Slate’s Steven Lundsburg reports on this study by University of Virginia sociologist Amalia Miller finding–surprise, surprise!–that women who put off childbearing earn more money over their lifetimes than those who don’t:
“So, if you have your first child at 24 instead of 25, you’re giving up 10 percent of your lifetime earnings. The wage hit comes in two pieces. There’s an immediate drop, followed by a slower rate of growth-right up to the day you retire. So, a 34-year-old woman with a 10-year-old child will (again on average) get smaller percentage raises on a smaller base salary than an otherwise identical woman with a 9-year-old. Each year of delayed childbirth compounds these benefits, at least for women in their 20s. Once you’re in your 30s, there’s far less reward for continued delay. Surprisingly, it appears that none of these effects are mitigated by the passage of family-leave laws.”

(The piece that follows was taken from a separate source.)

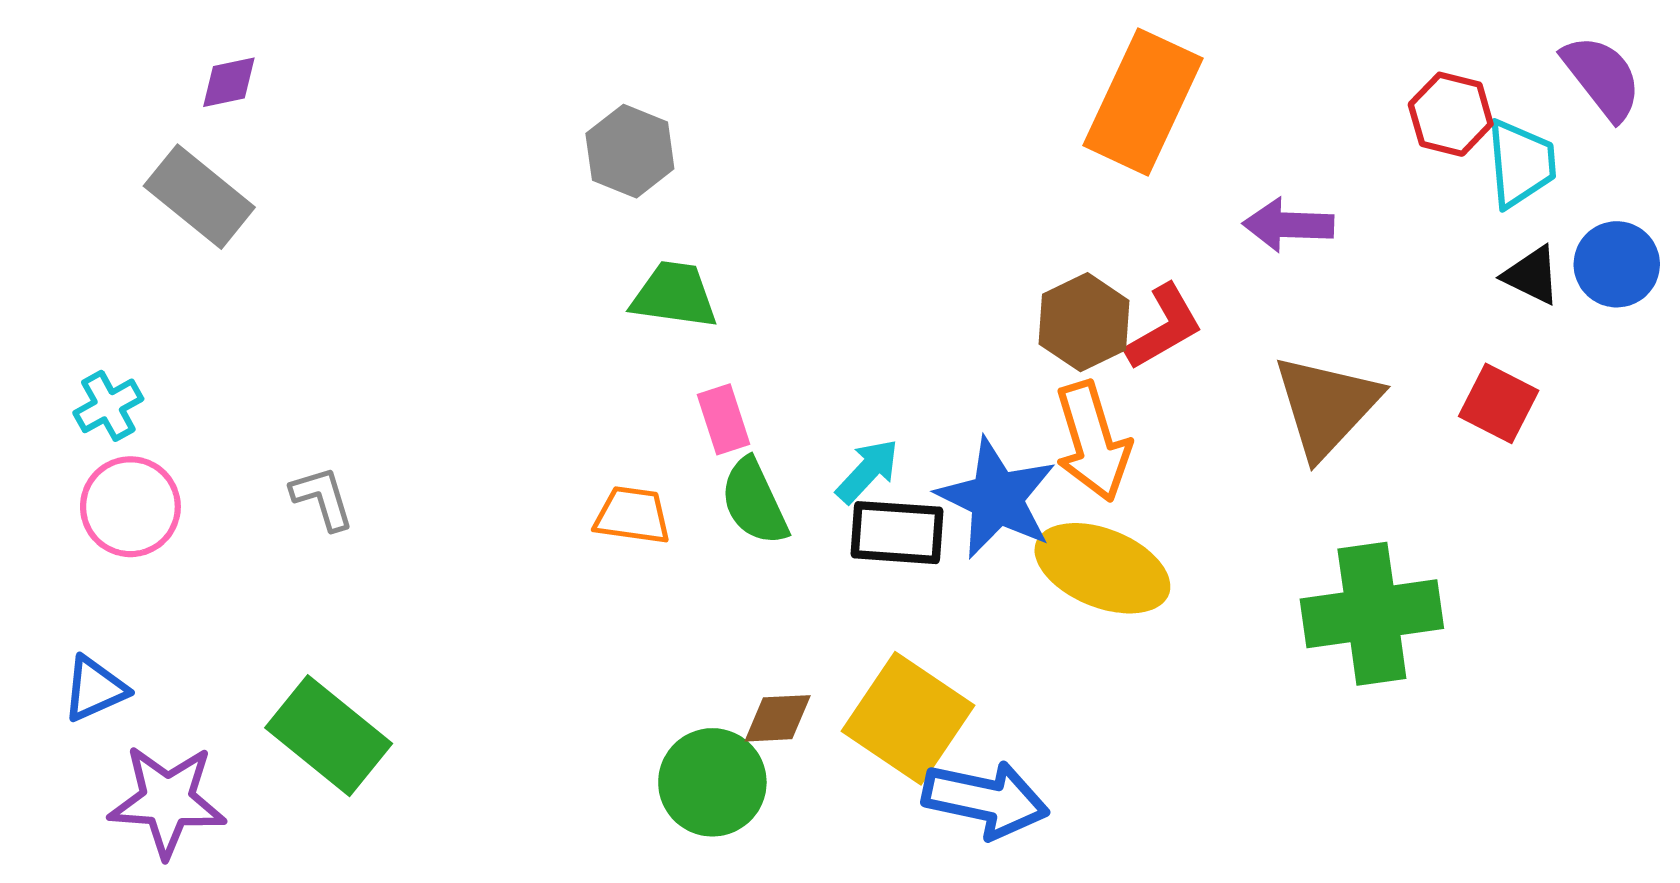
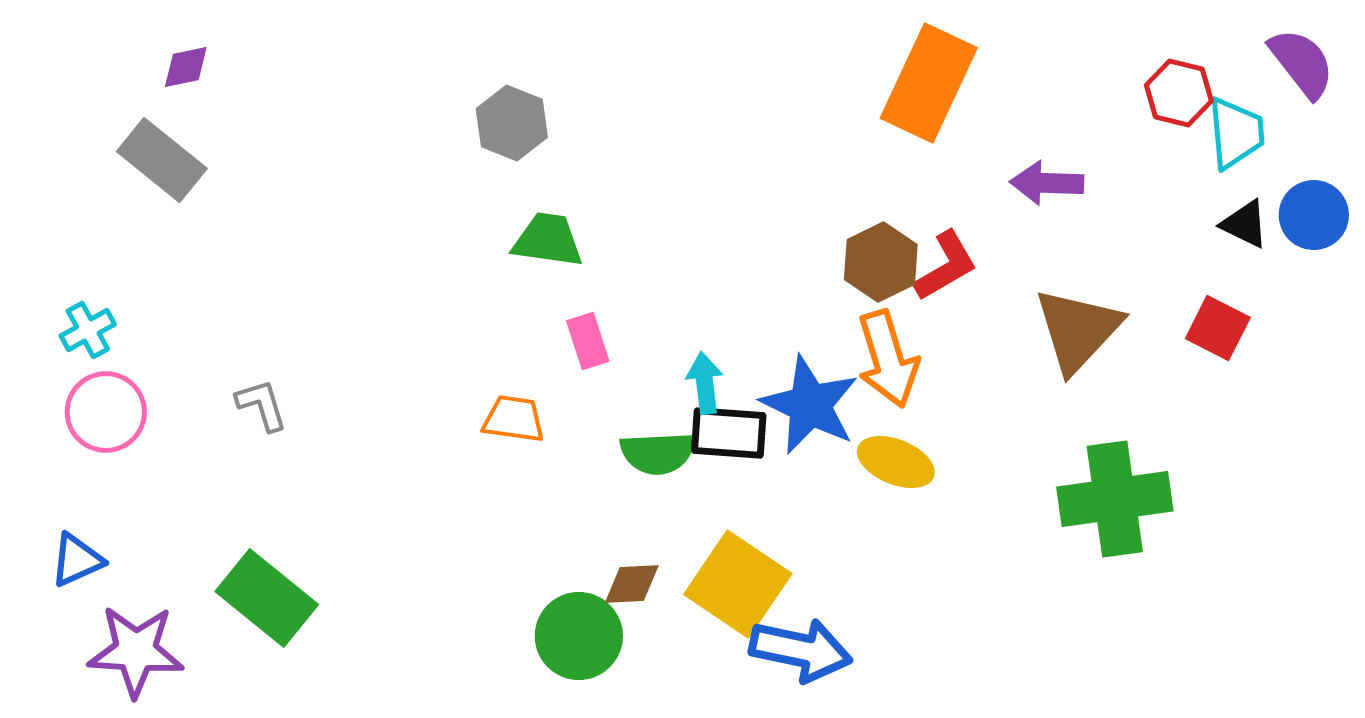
cyan arrow: (867, 471) -> (705, 383), turned -50
green semicircle: (754, 502) -> (658, 453), moved, turned -68
yellow ellipse: (1102, 568) -> (896, 462), size x0.7

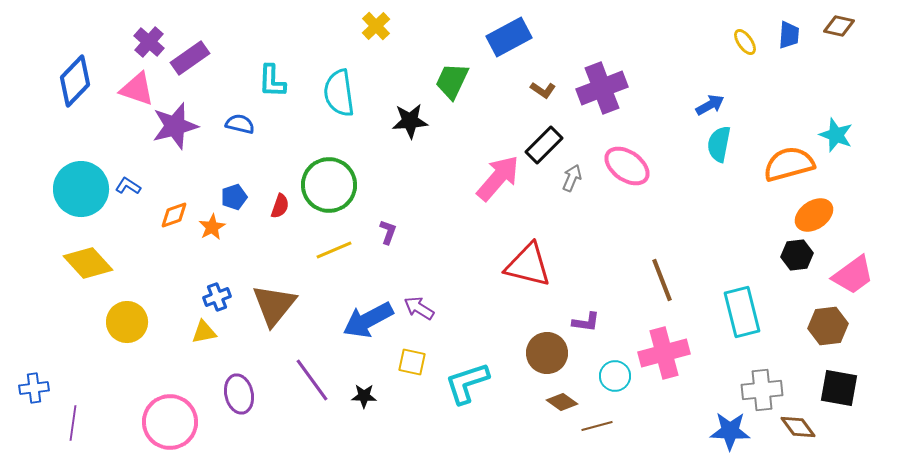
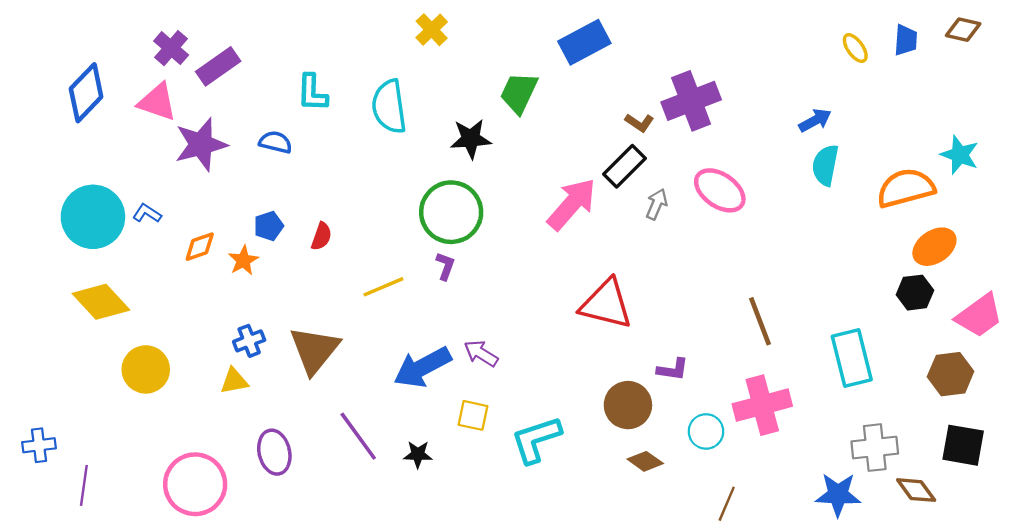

And, of course, if you put off having your first child indefinitely and have no children at all, you can devote every single one of your fertile years to raising your salary base. It’s called choosing between a full-time career and full-time motherhood. And the lesson is that women, contrary to the expectations that feminism has placed inside their heads, can’t have it all. Why this should come as a surprise to anyone is beyond me.
The good news is those consumer- and taxpayer-subsidized family-leave laws so dear to the heart of the feminist establishment don’t do a darned thing.